Her oldest brother performed the baptism. Grandma and Grandpa Monzingo gave talks. Kermit confirmed her. It was perfect. Well, almost. I think more family, more extended family would have made it perfect. But it was wonderful anyway. There were a significant number of ward members in attendance.

"Why are all these people here?" she asked.

"Because they love you." I said.

Saturday, March 8, 2014

It's Great to Be 8!

One of the best ideas I ever had was applying chalkboard paint to the cabinet doors. I've used the treated sections to post the menu for our nightly meals. (I seriously get tired of hearing "What's for dinner?" multiple times every day.) Sometimes it is the message center. It has been mostly been used for the kids to play. Today it was the artist canvas for Elizabeth to create a message for her sister.
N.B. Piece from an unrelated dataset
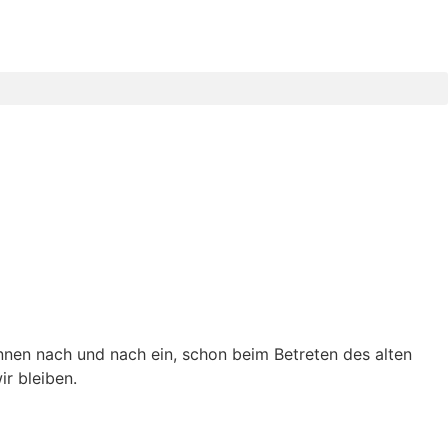
nnen nach und nach ein, schon beim Betreten des alten
r bleiben.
My youngest daugter is 8. Her birthday was last Tuesday. Today was her party. A birthday party I think was her idea of ultimate happiness. Two friends came over. That was a bit disappointing for her. According to Sarah, three friends needed to be here to be considered a party. It was fun for her anyway. Kermit grilled burgers and hot dogs. We decorated cupcakes. Sang some karaoke. Surprisingly, Joseph was the one most into the karaoke. Most of Sarah's collection is pop songs. It was somewhat amusing to listen to Joseph putting a heavy metal spin on those songs.

The best part of the day may have been the trip to the pet store with her daddy. She has been asking for a gerbil incessantly for nearly a year.  Two pet stores later, she settled on two hamsters. The gerbil bit. The dwarf robo hamsters bit. She got two very cute hamsters. They have been named Oreo and Cinnamon. We don't know if they are boy or girl hamsters. I suppose if we have baby hamsters we will know.

Tomorrow. Tomorrow is the day my little Sarah will be baptized. Her brother, Daniel, will be the one to baptize her. When we asked who she wanted to do the honors she looked sideways at Daniel and said, "He needs the practice."